What I’m doing is keeping a single nvALT note (and corresponding text file) with brief descriptions of my current goings-on. I named the note using QuickQuestion formatting (?? What was I doing.md
) so I can integrate it with that system easily, accessing the note from the command line and from LaunchBar. QuickQuestion doesn’t currently make it easy to append to a note, but I can use LaunchBar, a custom script (come back tomorrow…) or even a quick echo >>
on the command line if needed. For now, I’m just editing using nvALT, which is really just as easy in most cases. QuickQuestion does make it easy to access the question, though, and I can pop up a list of my current/on-hold projects just by triggering LaunchBar and typing ‘qq-space-doing’. As a side-benefit–one I learned when I first started logging my work–consciously typing out or writing down what I’m doing makes it far more memorable and reduces the likelihood that I’ll hit that blank wall when sitting back down to work (or play, as I tend to consider most of my side projects).
The note looks kind of like this:
@(whatiwasdoing)
Currently:
- 2011-11-03 20:22 | something entirely different
- 2011-11-03 20:19 | something I've been working on for a while now
Later:
- stuff I intend to come back to and am not ready to delete yet
The first line is just a tag to make sure the file shows up in my older searches (it’s ignored by QuickQuestion).
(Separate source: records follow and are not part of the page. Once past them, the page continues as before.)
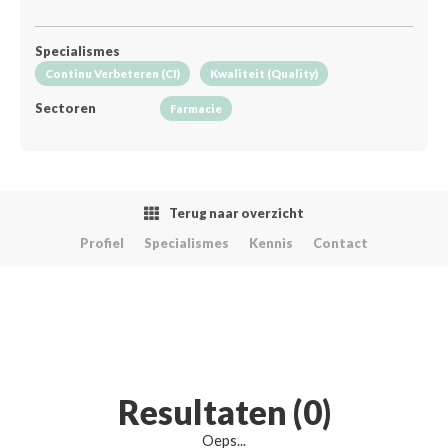
Specialismes
Continu Verbeteren (CI)
Kwaliteit (Quality)
Sectoren
Farmacie
Terug naar overzicht
Profiel
Specialismes
Kennis
Contact
Resultaten (0)
Oeps...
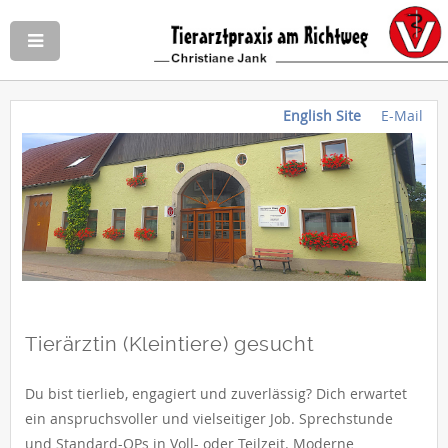
English Site
E-Mail
Tierärztin (Kleintiere) gesucht
Du bist tierlieb, engagiert und zuverlässig? Dich erwartet
ein anspruchsvoller und vielseitiger Job. Sprechstunde
und Standard-OPs in Voll- oder Teilzeit. Moderne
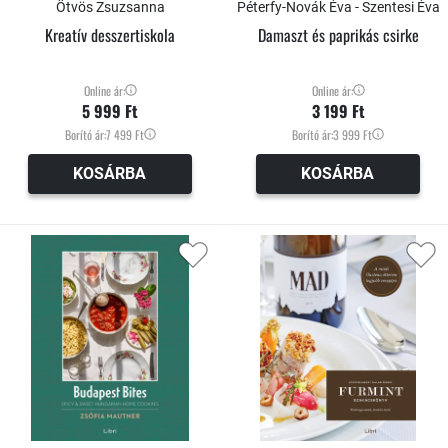
Ötvös Zsuzsanna
Péterfy-Novák Éva - Szentesi Éva
Kreatív desszertiskola
Damaszt és paprikás csirke
Online ár:
Online ár:
5 999 Ft
3 199 Ft
Borító ár:
7 499 Ft
Borító ár:
3 999 Ft
KOSÁRBA
KOSÁRBA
I’m adding my entries in TaskPaper format, just for cross-application compatibility (nvALT, TaskPaper, TextMate, Vim, etc.). If you start with a “Currently:” line and indent your entries one tab in, nvALT’s automatic list formatting works fine (it currently requires whitespace before the list item symbol), and Taskpaper and friends recognize it as a project. Each of my entries is prefixed with a timestamp on a TextExpander snippet (,,dt), then a brief description of what I was working on and/or where I was at with it, if needed. Just enough to jar my memory. I don’t need file links or anything, just that little spark to get my brain on track. I can add @tags to remind me what to search for in Tags.app or Spotlight if I want related documents, emails, etc., and I can turn part of the status into a [[link]] in nvALT to add additional notes.
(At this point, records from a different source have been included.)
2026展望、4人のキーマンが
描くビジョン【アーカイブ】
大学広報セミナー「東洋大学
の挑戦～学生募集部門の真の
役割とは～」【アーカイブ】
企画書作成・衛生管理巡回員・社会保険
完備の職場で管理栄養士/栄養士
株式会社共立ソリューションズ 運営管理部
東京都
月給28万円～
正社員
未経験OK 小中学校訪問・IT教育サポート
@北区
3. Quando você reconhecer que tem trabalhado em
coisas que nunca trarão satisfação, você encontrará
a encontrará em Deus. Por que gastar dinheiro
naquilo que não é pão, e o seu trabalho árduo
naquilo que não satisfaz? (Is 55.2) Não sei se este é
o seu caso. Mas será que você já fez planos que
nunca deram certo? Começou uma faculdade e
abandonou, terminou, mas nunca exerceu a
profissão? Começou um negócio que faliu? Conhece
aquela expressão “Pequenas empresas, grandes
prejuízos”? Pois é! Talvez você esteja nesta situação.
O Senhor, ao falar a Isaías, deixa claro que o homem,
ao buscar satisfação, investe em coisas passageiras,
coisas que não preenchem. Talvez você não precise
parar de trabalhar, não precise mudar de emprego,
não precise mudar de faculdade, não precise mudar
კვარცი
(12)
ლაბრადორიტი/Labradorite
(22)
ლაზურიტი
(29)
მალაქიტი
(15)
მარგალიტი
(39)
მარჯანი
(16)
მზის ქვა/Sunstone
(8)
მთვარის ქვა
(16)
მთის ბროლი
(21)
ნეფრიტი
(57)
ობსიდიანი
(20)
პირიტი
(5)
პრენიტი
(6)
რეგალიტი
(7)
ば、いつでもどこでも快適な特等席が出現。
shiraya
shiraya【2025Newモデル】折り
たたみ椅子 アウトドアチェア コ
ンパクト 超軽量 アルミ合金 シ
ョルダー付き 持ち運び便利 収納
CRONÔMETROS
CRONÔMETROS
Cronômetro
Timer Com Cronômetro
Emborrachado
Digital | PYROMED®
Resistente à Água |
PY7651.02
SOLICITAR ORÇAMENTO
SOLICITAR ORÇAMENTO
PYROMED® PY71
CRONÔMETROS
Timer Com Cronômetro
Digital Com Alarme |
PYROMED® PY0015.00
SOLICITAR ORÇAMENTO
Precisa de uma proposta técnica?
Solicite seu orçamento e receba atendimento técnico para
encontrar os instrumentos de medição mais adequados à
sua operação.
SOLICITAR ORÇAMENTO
I’ve been using the @done tag as a short-term reminder of what I finished recently, but things aren’t meant to stay in this note for long. I have a second project for “Later:” items, but finished and/or discarded items are just deleted. By the time I get to finishing or discarding, they should have already worked themselves into the rest of my workflow as a task, project or separate note. The “What was I doing?” file is not meant to be a permanent archive, just a short-term record. If you want a journal/log of your work, I do highly recommend the VoodooPad/Scratchpad setup.
That’s the gist of it. It’s working for me as a quick and easy solution to my (probably unusual) memory issues. I did, of course, take it a little farther. If you’re curious about how I geeked it all to Hell, tune in tomorrow for Scatterbrains 2: The Geekening.